With human rights groups and journalists getting ready to mark the anniversary of the brutal murder of Jamal Khashoggi, US President Donald Trump's son-in-law, Jared Kushner, is expected to attend the Future Investment Initiative in Riyadh, one year after dozens of government officials and business leaders boycotted the high-profile event in protest over the killing of the Saudi Journalist.
Known as "Davos in the Desert", Kushner is expected to confirm his attendance in the glitzy event, which will be held in the Ritz-Carlton Hotel, where Crown Prince Mohammed Bin Salman imprisoned many of the kingdom's most wealthy business leaders in 2017, during a crackdown billed as an anti-corruption campaign.
Kushner is expected to attend as part of a broader US delegation, according to the Washington Post which announced the news citing a source familiar with his plans who spoke on the condition of anonymity.

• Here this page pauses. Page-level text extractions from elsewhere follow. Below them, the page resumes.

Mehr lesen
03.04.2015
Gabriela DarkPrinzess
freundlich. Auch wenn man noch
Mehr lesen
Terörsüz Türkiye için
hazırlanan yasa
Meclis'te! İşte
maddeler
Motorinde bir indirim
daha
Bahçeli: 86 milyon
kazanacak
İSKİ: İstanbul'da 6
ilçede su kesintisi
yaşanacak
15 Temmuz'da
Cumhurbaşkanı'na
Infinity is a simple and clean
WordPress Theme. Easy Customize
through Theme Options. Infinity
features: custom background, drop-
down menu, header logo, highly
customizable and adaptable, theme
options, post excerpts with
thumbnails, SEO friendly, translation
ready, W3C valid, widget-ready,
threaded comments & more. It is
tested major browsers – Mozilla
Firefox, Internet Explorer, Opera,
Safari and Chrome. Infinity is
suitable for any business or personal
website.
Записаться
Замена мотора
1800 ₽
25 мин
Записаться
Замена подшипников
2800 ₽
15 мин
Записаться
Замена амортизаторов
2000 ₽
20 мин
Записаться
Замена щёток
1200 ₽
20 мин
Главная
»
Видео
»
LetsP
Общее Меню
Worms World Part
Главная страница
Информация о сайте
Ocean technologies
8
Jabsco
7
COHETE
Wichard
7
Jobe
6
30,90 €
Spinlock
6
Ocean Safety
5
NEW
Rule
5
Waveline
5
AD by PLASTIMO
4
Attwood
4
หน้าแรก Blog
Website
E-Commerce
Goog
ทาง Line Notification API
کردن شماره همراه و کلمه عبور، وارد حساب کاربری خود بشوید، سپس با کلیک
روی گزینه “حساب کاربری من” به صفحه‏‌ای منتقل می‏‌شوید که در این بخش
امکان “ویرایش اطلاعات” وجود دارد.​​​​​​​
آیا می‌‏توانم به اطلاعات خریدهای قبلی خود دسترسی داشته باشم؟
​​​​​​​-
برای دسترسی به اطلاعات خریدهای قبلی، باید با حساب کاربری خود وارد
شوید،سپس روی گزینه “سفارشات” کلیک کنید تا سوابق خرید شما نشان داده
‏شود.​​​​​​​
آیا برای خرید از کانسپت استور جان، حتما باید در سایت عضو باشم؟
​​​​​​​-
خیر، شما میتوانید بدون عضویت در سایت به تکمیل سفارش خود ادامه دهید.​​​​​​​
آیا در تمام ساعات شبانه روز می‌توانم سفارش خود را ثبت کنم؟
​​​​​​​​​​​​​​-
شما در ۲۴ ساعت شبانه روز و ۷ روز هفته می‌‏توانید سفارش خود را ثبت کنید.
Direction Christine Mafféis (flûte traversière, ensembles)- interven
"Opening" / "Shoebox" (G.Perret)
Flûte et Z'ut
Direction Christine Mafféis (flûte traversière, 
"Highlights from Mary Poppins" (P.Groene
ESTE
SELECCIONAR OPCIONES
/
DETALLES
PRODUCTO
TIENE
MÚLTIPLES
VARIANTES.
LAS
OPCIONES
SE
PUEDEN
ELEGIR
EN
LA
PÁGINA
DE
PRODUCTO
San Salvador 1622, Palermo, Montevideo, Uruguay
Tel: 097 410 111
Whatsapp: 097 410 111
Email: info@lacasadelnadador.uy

The decision is likely to be seen as further sign of the Trump administration's stalwart support of the crown prince, who the UN believes is responsible for the murder of Khashoggi. A similar conclusion was made by the CIA. Officials in the agency said they had "high confidence" that Bin Salman ordered the killing.
Despite the views of his own intelligence community and the UN, President Trump and his son-in-law Kushner, have led the efforts to rehabilitate the crown prince, known also as MBS.
Last year, US Treasury Secretary Steven Mnuchin withdrew from the forum which was held within weeks of Khashoggi's murder. He was joined by dozens of business heads in the boycott of the Future Investment Initiative, one of Riyadh's major PR events designed to attract global investors to the kingdom.
With the Saudis denying any knowledge of the initial disappearance and killing of Khashoggi during the weeks leading up to the forum, the moral radar of business leaders was tested to the limit. Senior ministers from Britain and France pulled out of the event along with chief executives or chairmen of about a dozen big financial firms such as JP Morgan Chase and HSBC, and International Monetary Fund chief Christine Lagarde.